**TASK STATEMENT**
Arrange every line of the entries below into a Markdown table with two columns, "No." for the row number and "Text" for the line itself, and leave out any blank lines.

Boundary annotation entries
______
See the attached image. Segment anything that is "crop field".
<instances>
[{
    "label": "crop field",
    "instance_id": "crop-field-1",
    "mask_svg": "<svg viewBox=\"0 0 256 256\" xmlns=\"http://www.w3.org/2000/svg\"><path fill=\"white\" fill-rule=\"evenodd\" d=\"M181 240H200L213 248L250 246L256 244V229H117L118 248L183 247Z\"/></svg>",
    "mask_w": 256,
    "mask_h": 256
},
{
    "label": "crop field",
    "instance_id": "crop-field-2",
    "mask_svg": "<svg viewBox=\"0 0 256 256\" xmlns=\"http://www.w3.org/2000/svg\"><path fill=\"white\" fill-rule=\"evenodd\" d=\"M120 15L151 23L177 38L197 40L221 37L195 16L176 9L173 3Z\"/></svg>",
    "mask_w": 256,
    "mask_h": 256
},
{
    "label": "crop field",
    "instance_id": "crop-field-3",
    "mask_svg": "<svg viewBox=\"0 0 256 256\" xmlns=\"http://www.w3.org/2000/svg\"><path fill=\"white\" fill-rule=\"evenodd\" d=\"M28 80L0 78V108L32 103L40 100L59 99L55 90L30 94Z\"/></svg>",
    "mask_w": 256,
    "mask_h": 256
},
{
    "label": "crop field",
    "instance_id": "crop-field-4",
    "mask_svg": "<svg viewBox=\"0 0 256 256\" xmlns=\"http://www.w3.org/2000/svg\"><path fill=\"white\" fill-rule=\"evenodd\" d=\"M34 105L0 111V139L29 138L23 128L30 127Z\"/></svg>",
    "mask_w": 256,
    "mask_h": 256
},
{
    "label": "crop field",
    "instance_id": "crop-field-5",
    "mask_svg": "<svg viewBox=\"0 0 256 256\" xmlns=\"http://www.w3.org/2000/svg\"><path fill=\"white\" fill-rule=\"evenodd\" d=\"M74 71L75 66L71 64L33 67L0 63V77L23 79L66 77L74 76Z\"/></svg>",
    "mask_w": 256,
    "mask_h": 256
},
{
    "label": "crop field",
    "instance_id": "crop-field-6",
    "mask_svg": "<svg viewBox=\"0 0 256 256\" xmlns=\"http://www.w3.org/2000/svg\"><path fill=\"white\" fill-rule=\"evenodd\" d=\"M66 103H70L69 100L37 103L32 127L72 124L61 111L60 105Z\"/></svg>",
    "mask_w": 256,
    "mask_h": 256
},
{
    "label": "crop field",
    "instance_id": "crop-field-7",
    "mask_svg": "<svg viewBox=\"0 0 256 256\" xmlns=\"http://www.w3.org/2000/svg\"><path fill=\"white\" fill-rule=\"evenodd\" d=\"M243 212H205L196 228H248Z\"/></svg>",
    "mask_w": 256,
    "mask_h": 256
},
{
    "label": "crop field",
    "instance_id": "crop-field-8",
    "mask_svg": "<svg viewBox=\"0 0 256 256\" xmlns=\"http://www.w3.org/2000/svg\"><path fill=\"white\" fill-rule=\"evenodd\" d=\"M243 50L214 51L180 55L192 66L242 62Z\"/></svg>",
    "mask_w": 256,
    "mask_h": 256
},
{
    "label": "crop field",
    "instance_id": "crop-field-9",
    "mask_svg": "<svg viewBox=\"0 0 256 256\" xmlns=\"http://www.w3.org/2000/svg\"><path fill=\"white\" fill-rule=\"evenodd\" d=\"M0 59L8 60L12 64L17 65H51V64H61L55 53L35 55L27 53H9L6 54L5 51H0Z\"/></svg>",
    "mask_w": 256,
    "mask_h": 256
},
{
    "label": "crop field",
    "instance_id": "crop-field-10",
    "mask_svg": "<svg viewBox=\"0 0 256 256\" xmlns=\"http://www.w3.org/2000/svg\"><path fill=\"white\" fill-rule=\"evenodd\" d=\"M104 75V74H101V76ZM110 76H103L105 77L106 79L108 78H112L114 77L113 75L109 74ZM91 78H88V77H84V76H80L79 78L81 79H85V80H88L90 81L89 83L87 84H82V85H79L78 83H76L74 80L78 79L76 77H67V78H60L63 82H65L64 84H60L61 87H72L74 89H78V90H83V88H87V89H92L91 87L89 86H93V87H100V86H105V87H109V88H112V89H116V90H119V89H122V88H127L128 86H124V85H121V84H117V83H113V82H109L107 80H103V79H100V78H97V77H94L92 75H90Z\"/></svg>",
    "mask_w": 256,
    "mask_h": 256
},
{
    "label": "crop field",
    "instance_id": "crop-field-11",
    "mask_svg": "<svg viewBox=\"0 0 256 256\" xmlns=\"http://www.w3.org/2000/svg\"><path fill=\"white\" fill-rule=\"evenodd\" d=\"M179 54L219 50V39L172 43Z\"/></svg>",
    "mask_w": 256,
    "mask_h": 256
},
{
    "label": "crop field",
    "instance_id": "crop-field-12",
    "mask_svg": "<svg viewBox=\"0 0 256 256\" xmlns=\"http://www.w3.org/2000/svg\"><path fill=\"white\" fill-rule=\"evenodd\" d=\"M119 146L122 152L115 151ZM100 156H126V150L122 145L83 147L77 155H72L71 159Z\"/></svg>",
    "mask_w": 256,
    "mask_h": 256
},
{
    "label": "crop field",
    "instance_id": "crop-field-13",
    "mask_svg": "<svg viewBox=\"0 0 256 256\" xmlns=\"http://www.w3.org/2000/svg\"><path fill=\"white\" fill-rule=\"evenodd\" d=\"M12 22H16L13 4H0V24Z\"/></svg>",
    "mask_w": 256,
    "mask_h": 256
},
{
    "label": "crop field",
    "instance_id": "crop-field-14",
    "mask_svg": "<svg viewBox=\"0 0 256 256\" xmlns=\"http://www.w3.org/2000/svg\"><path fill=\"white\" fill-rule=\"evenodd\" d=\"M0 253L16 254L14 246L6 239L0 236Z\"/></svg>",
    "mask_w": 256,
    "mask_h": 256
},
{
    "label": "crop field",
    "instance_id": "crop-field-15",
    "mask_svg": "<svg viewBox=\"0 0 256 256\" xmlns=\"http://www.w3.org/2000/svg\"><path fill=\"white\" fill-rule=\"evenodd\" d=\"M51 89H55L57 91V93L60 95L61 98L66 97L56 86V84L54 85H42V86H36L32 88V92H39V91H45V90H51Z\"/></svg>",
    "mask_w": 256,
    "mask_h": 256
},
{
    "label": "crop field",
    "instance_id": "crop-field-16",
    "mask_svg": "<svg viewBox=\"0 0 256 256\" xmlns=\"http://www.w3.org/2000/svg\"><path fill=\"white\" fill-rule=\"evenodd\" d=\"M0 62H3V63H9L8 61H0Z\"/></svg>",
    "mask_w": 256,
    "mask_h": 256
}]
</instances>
______
**TASK ANSWER**
| No. | Text |
|---|---|
| 1 | See the attached image. Segment anything that is "crop field". |
| 2 | <instances> |
| 3 | [{ |
| 4 |     "label": "crop field", |
| 5 |     "instance_id": "crop-field-1", |
| 6 |     "mask_svg": "<svg viewBox=\"0 0 256 256\" xmlns=\"http://www.w3.org/2000/svg\"><path fill=\"white\" fill-rule=\"evenodd\" d=\"M181 240H200L213 248L250 246L256 244V229H117L118 248L183 247Z\"/></svg>", |
| 7 |     "mask_w": 256, |
| 8 |     "mask_h": 256 |
| 9 | }, |
| 10 | { |
| 11 |     "label": "crop field", |
| 12 |     "instance_id": "crop-field-2", |
| 13 |     "mask_svg": "<svg viewBox=\"0 0 256 256\" xmlns=\"http://www.w3.org/2000/svg\"><path fill=\"white\" fill-rule=\"evenodd\" d=\"M120 15L151 23L177 38L197 40L221 37L195 16L176 9L173 3Z\"/></svg>", |
| 14 |     "mask_w": 256, |
| 15 |     "mask_h": 256 |
| 16 | }, |
| 17 | { |
| 18 |     "label": "crop field", |
| 19 |     "instance_id": "crop-field-3", |
| 20 |     "mask_svg": "<svg viewBox=\"0 0 256 256\" xmlns=\"http://www.w3.org/2000/svg\"><path fill=\"white\" fill-rule=\"evenodd\" d=\"M28 80L0 78V108L32 103L40 100L59 99L55 90L30 94Z\"/></svg>", |
| 21 |     "mask_w": 256, |
| 22 |     "mask_h": 256 |
| 23 | }, |
| 24 | { |
| 25 |     "label": "crop field", |
| 26 |     "instance_id": "crop-field-4", |
| 27 |     "mask_svg": "<svg viewBox=\"0 0 256 256\" xmlns=\"http://www.w3.org/2000/svg\"><path fill=\"white\" fill-rule=\"evenodd\" d=\"M34 105L0 111V139L29 138L23 128L30 127Z\"/></svg>", |
| 28 |     "mask_w": 256, |
| 29 |     "mask_h": 256 |
| 30 | }, |
| 31 | { |
| 32 |     "label": "crop field", |
| 33 |     "instance_id": "crop-field-5", |
| 34 |     "mask_svg": "<svg viewBox=\"0 0 256 256\" xmlns=\"http://www.w3.org/2000/svg\"><path fill=\"white\" fill-rule=\"evenodd\" d=\"M74 71L75 66L71 64L33 67L0 63V77L23 79L66 77L74 76Z\"/></svg>", |
| 35 |     "mask_w": 256, |
| 36 |     "mask_h": 256 |
| 37 | }, |
| 38 | { |
| 39 |     "label": "crop field", |
| 40 |     "instance_id": "crop-field-6", |
| 41 |     "mask_svg": "<svg viewBox=\"0 0 256 256\" xmlns=\"http://www.w3.org/2000/svg\"><path fill=\"white\" fill-rule=\"evenodd\" d=\"M66 103H70L69 100L37 103L32 127L72 124L61 111L60 105Z\"/></svg>", |
| 42 |     "mask_w": 256, |
| 43 |     "mask_h": 256 |
| 44 | }, |
| 45 | { |
| 46 |     "label": "crop field", |
| 47 |     "instance_id": "crop-field-7", |
| 48 |     "mask_svg": "<svg viewBox=\"0 0 256 256\" xmlns=\"http://www.w3.org/2000/svg\"><path fill=\"white\" fill-rule=\"evenodd\" d=\"M243 212H205L196 228H248Z\"/></svg>", |
| 49 |     "mask_w": 256, |
| 50 |     "mask_h": 256 |
| 51 | }, |
| 52 | { |
| 53 |     "label": "crop field", |
| 54 |     "instance_id": "crop-field-8", |
| 55 |     "mask_svg": "<svg viewBox=\"0 0 256 256\" xmlns=\"http://www.w3.org/2000/svg\"><path fill=\"white\" fill-rule=\"evenodd\" d=\"M243 50L214 51L180 55L192 66L242 62Z\"/></svg>", |
| 56 |     "mask_w": 256, |
| 57 |     "mask_h": 256 |
| 58 | }, |
| 59 | { |
| 60 |     "label": "crop field", |
| 61 |     "instance_id": "crop-field-9", |
| 62 |     "mask_svg": "<svg viewBox=\"0 0 256 256\" xmlns=\"http://www.w3.org/2000/svg\"><path fill=\"white\" fill-rule=\"evenodd\" d=\"M0 59L8 60L12 64L17 65H51V64H61L55 53L35 55L27 53H9L6 54L5 51H0Z\"/></svg>", |
| 63 |     "mask_w": 256, |
| 64 |     "mask_h": 256 |
| 65 | }, |
| 66 | { |
| 67 |     "label": "crop field", |
| 68 |     "instance_id": "crop-field-10", |
| 69 |     "mask_svg": "<svg viewBox=\"0 0 256 256\" xmlns=\"http://www.w3.org/2000/svg\"><path fill=\"white\" fill-rule=\"evenodd\" d=\"M104 75V74H101V76ZM110 76H103L105 77L106 79L108 78H112L114 77L113 75L109 74ZM91 78H88V77H84V76H80L79 78L81 79H85V80H88L90 81L89 83L87 84H82V85H79L78 83H76L74 80L78 79L76 77H67V78H60L63 82H65L64 84H60L61 87H72L74 89H78V90H83V88H87V89H92L91 87L89 86H93V87H100V86H105V87H109V88H112V89H116V90H119V89H122V88H127L128 86H124V85H121V84H117V83H113V82H109L107 80H103V79H100V78H97V77H94L92 75H90Z\"/></svg>", |
| 70 |     "mask_w": 256, |
| 71 |     "mask_h": 256 |
| 72 | }, |
| 73 | { |
| 74 |     "label": "crop field", |
| 75 |     "instance_id": "crop-field-11", |
| 76 |     "mask_svg": "<svg viewBox=\"0 0 256 256\" xmlns=\"http://www.w3.org/2000/svg\"><path fill=\"white\" fill-rule=\"evenodd\" d=\"M179 54L219 50V39L172 43Z\"/></svg>", |
| 77 |     "mask_w": 256, |
| 78 |     "mask_h": 256 |
| 79 | }, |
| 80 | { |
| 81 |     "label": "crop field", |
| 82 |     "instance_id": "crop-field-12", |
| 83 |     "mask_svg": "<svg viewBox=\"0 0 256 256\" xmlns=\"http://www.w3.org/2000/svg\"><path fill=\"white\" fill-rule=\"evenodd\" d=\"M119 146L122 152L115 151ZM100 156H126V150L122 145L83 147L77 155H72L71 159Z\"/></svg>", |
| 84 |     "mask_w": 256, |
| 85 |     "mask_h": 256 |
| 86 | }, |
| 87 | { |
| 88 |     "label": "crop field", |
| 89 |     "instance_id": "crop-field-13", |
| 90 |     "mask_svg": "<svg viewBox=\"0 0 256 256\" xmlns=\"http://www.w3.org/2000/svg\"><path fill=\"white\" fill-rule=\"evenodd\" d=\"M12 22H16L13 4H0V24Z\"/></svg>", |
| 91 |     "mask_w": 256, |
| 92 |     "mask_h": 256 |
| 93 | }, |
| 94 | { |
| 95 |     "label": "crop field", |
| 96 |     "instance_id": "crop-field-14", |
| 97 |     "mask_svg": "<svg viewBox=\"0 0 256 256\" xmlns=\"http://www.w3.org/2000/svg\"><path fill=\"white\" fill-rule=\"evenodd\" d=\"M0 253L16 254L14 246L6 239L0 236Z\"/></svg>", |
| 98 |     "mask_w": 256, |
| 99 |     "mask_h": 256 |
| 100 | }, |
| 101 | { |
| 102 |     "label": "crop field", |
| 103 |     "instance_id": "crop-field-15", |
| 104 |     "mask_svg": "<svg viewBox=\"0 0 256 256\" xmlns=\"http://www.w3.org/2000/svg\"><path fill=\"white\" fill-rule=\"evenodd\" d=\"M51 89H55L57 91V93L60 95L61 98L66 97L56 86V84L54 85H42V86H36L32 88V92H39V91H45V90H51Z\"/></svg>", |
| 105 |     "mask_w": 256, |
| 106 |     "mask_h": 256 |
| 107 | }, |
| 108 | { |
| 109 |     "label": "crop field", |
| 110 |     "instance_id": "crop-field-16", |
| 111 |     "mask_svg": "<svg viewBox=\"0 0 256 256\" xmlns=\"http://www.w3.org/2000/svg\"><path fill=\"white\" fill-rule=\"evenodd\" d=\"M0 62H3V63H9L8 61H0Z\"/></svg>", |
| 112 |     "mask_w": 256, |
| 113 |     "mask_h": 256 |
| 114 | }] |
| 115 | </instances> |